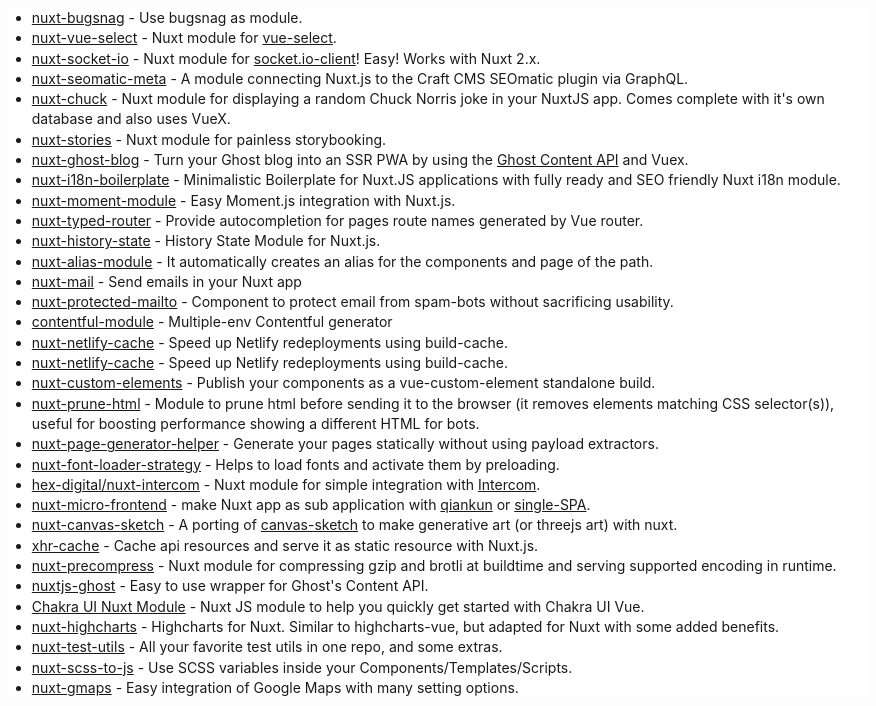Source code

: *   [nuxt-bugsnag](https://github.com/JulianMar/nuxt-bugsnag) - Use bugsnag as module.
*   [nuxt-vue-select](https://github.com/madmod/nuxt-vue-select) - Nuxt module for [vue-select](https://vue-select.org/).
*   [nuxt-socket-io](https://github.com/richardeschloss/nuxt-socket-io) - Nuxt module for [socket.io-client](https://github.com/socketio/socket.io-client)! Easy! Works with Nuxt 2.x.
*   [nuxt-seomatic-meta](https://github.com/ben-rogerson/nuxt-seomatic-meta) - A module connecting Nuxt.js to the Craft CMS SEOmatic plugin via GraphQL.
*   [nuxt-chuck](https://bitbucket.org/thecodetheorist/nuxt-chuck) - Nuxt module for displaying a random Chuck Norris joke in your NuxtJS app. Comes complete with it's own database and also uses VueX.
*   [nuxt-stories](https://github.com/richardeschloss/nuxt-stories) - Nuxt module for painless storybooking.
*   [nuxt-ghost-blog](https://github.com/moso/nuxt-ghost-blog) - Turn your Ghost blog into an SSR PWA by using the [Ghost Content API](https://ghost.org/docs/api/v3/content) and Vuex.
*   [nuxt-i18n-boilerplate](https://github.com/Wssn/nuxt-i18n-boilerplate) - Minimalistic Boilerplate for Nuxt.JS applications with fully ready and SEO friendly Nuxt i18n module.
*   [nuxt-moment-module](https://github.com/kdydesign/nuxt-moment-module) - Easy Moment.js integration with Nuxt.js.
*   [nuxt-typed-router](https://github.com/victorgarciaesgi/nuxt-typed-router) - Provide autocompletion for pages route names generated by Vue router.
*   [nuxt-history-state](https://github.com/hidekatsu-izuno/nuxt-history-state) - History State Module for Nuxt.js.
*   [nuxt-alias-module](https://github.com/kdydesign/nuxt-alias-module) - It automatically creates an alias for the components and page of the path.
*   [nuxt-mail](https://github.com/dword-design/nuxt-mail) - Send emails in your Nuxt app
*   [nuxt-protected-mailto](https://github.com/mmoollllee/nuxt-protected-mailto) - Component to protect email from spam-bots without sacrificing usability.
*   [contentful-module](https://github.com/scaccogatto/contentful-module) - Multiple-env Contentful generator
*   [nuxt-netlify-cache](https://github.com/DreaMinder/nuxt-netlify-cache) - Speed up Netlify redeployments using build-cache.
*   [nuxt-netlify-cache](https://github.com/DreaMinder/nuxt-netlify-cache) - Speed up Netlify redeployments using build-cache.
*   [nuxt-custom-elements](https://github.com/GrabarzUndPartner/nuxt-custom-elements) - Publish your components as a vue-custom-element standalone build.
*   [nuxt-prune-html](https://github.com/LuXDAmore/nuxt-prune-html) - Module to prune html before sending it to the browser (it removes elements matching CSS selector(s)), useful for boosting performance showing a different HTML for bots.
*   [nuxt-page-generator-helper](https://github.com/GrabarzUndPartner/nuxt-page-generator-helper) - Generate your pages statically without using payload extractors.
*   [nuxt-font-loader-strategy](https://github.com/GrabarzUndPartner/nuxt-font-loader-strategy) - Helps to load fonts and activate them by preloading.
*   [hex-digital/nuxt-intercom](https://github.com/hex-digital/nuxt-intercom) - Nuxt module for simple integration with [Intercom](https://www.intercom.com/).
*   [nuxt-micro-frontend](https://github.com/FEMessage/nuxt-micro-frontend) - make Nuxt app as sub application with [qiankun](https://qiankun.umijs.org/) or [single-SPA](https://single-spa.js.org/).
*   [nuxt-canvas-sketch](https://github.com/LuXDAmore/generative-art) - A porting of [canvas-sketch](https://github.com/mattdesl/canvas-sketch) to make generative art (or threejs art) with nuxt.
*   [xhr-cache](https://github.com/gaetansenn/xhr-cache) - Cache api resources and serve it as static resource with Nuxt.js.
*   [nuxt-precompress](https://github.com/frenchrabbit/nuxt-precompress) - Nuxt module for compressing gzip and brotli at buildtime and serving supported encoding in runtime.
*   [nuxtjs-ghost](https://github.com/ditschedev/nuxtjs-ghost) - Easy to use wrapper for Ghost's Content API.
*   [Chakra UI Nuxt Module](https://github.com/chakra-ui/chakra-ui-vue/tree/master/packages/nuxt-chakra) - Nuxt JS module to help you quickly get started with Chakra UI Vue.
*   [nuxt-highcharts](https://github.com/richardeschloss/nuxt-highcharts) - Highcharts for Nuxt. Similar to highcharts-vue, but adapted for Nuxt with some added benefits.
*   [nuxt-test-utils](https://github.com/richardeschloss/nuxt-test-utils) - All your favorite test utils in one repo, and some extras.
*   [nuxt-scss-to-js](https://github.com/sugoidesune/nuxt-scss-to-js) - Use SCSS variables inside your Components/Templates/Scripts.
*   [nuxt-gmaps](https://gitlab.com/broj42/nuxt-gmaps) - Easy integration of Google Maps with many setting options.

==================================================

■ **Written task**
Begin at the line that has "bugsnag as module." and stop after the line that has "with Nuxt 2.x.". Rewrite only those lines, substituting "Nuxt plugin" for "Nuxt module" and leaving everything else unchanged.

■ **Answer section**
: *   [nuxt-bugsnag](https://github.com/JulianMar/nuxt-bugsnag) - Use bugsnag as module.
*   [nuxt-vue-select](https://github.com/madmod/nuxt-vue-select) - Nuxt plugin for [vue-select](https://vue-select.org/).
*   [nuxt-socket-io](https://github.com/richardeschloss/nuxt-socket-io) - Nuxt plugin for [socket.io-client](https://github.com/socketio/socket.io-client)! Easy! Works with Nuxt 2.x.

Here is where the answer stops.